PROBLEM DESCRIPTION:
Format every line of the records below as a numbered list, skipping blank lines and leaving the pictures out of your answer.

THE DATA:
....
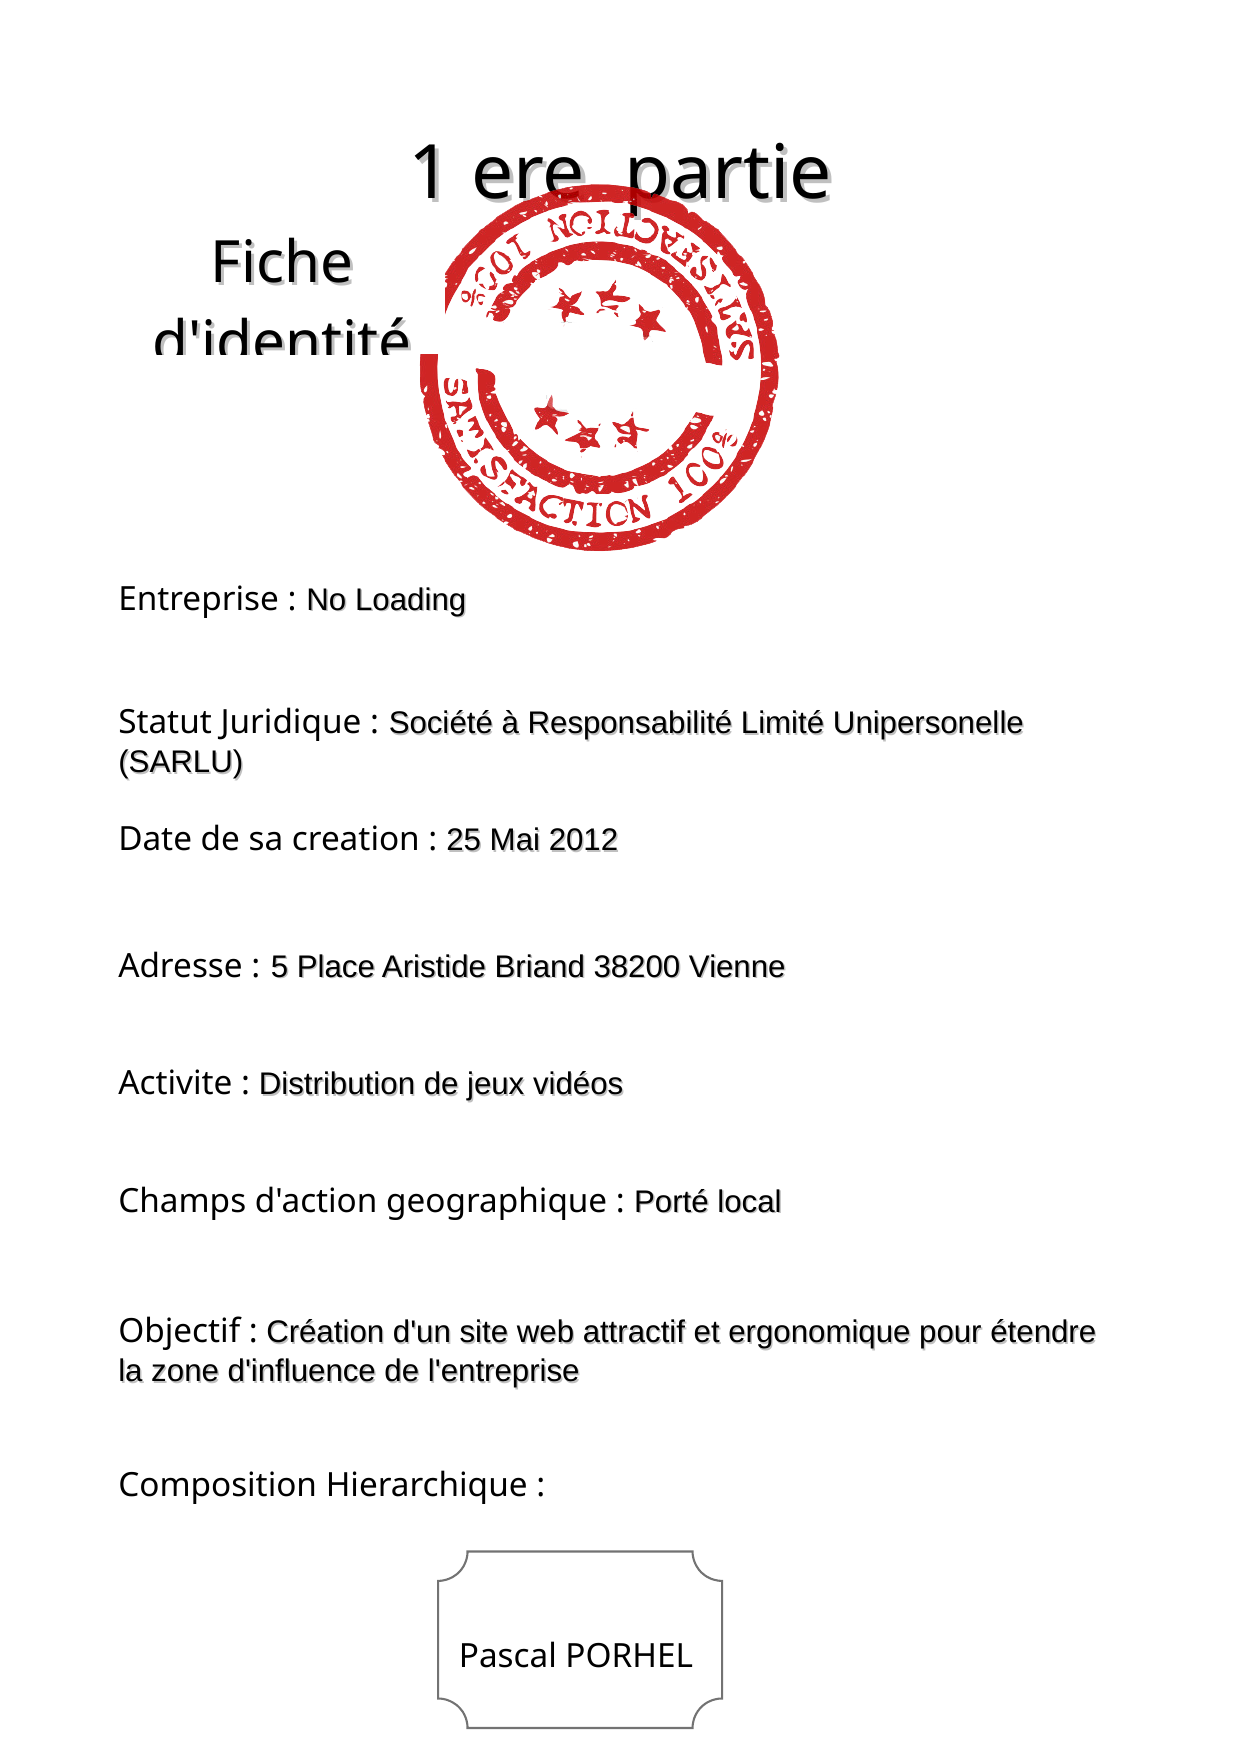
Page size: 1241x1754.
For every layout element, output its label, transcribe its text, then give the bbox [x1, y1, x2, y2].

text d'identité [118, 300, 445, 354]
text Champs d'action geographique : Porté local [118, 1176, 1122, 1222]
text Activite : Distribution de jeux vidéos [118, 1059, 1122, 1104]
text Entreprise : No Loading [118, 570, 1122, 621]
text Composition Hierarchique : [118, 1460, 1122, 1506]
text Adresse : 5 Place Aristide Briand 38200 Vienne [118, 942, 1122, 987]
text Statut Juridique : Société à Responsabilité Limité Unipersonelle [118, 698, 1122, 743]
text la zone d'influence de l'entreprise [118, 1352, 1122, 1388]
text Fiche [118, 220, 445, 300]
text (SARLU) [118, 743, 1122, 779]
text GERANT [447, 1561, 464, 1577]
text Date de sa creation : 25 Mai 2012 [118, 815, 1122, 861]
text 1 ere partie [118, 118, 1122, 220]
text GERANT [696, 1561, 706, 1574]
text Objectif : Création d'un site web attractif et ergonomique pour étendre [118, 1307, 1122, 1352]
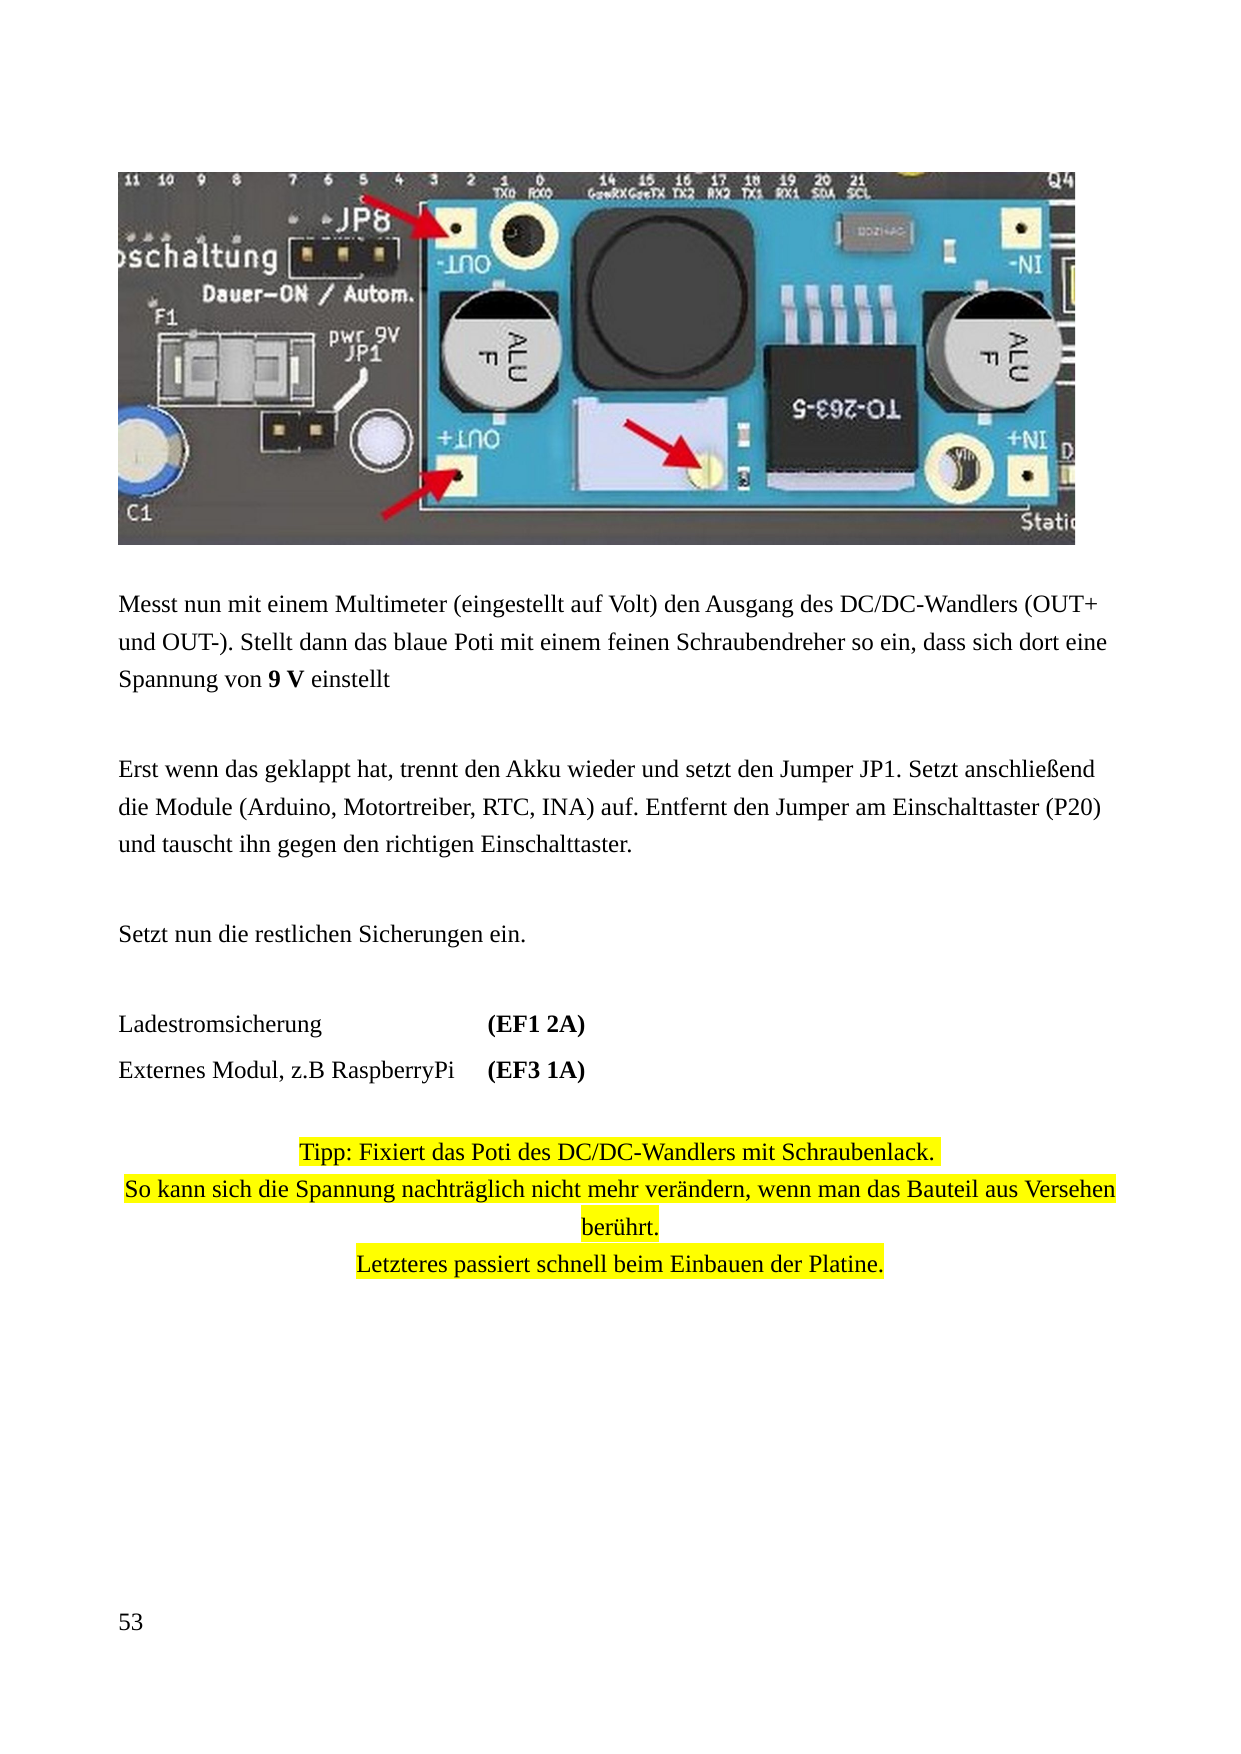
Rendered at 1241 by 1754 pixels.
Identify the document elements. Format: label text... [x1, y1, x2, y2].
....
EXERCISE RESPONSE:
1. Page size: 1241x1754.
2. For every layout element, output its label, transcribe its text, then give the bbox [x1, y1, x2, y2].
3. text d'identité [118, 300, 445, 354]
4. text Champs d'action geographique : Porté local [118, 1176, 1122, 1222]
5. text Activite : Distribution de jeux vidéos [118, 1059, 1122, 1104]
6. text Entreprise : No Loading [118, 570, 1122, 621]
7. text Composition Hierarchique : [118, 1460, 1122, 1506]
8. text Adresse : 5 Place Aristide Briand 38200 Vienne [118, 942, 1122, 987]
9. text Statut Juridique : Société à Responsabilité Limité Unipersonelle [118, 698, 1122, 743]
10. text la zone d'influence de l'entreprise [118, 1352, 1122, 1388]
11. text Fiche [118, 220, 445, 300]
12. text (SARLU) [118, 743, 1122, 779]
13. text GERANT [447, 1561, 464, 1577]
14. text Date de sa creation : 25 Mai 2012 [118, 815, 1122, 861]
15. text 1 ere partie [118, 118, 1122, 220]
16. text GERANT [696, 1561, 706, 1574]
17. text Objectif : Création d'un site web attractif et ergonomique pour étendre [118, 1307, 1122, 1352]
18. Rendered at 1241 by 1754 pixels.
19. Identify the document elements. Format: label text... [x1, y1, x2, y2].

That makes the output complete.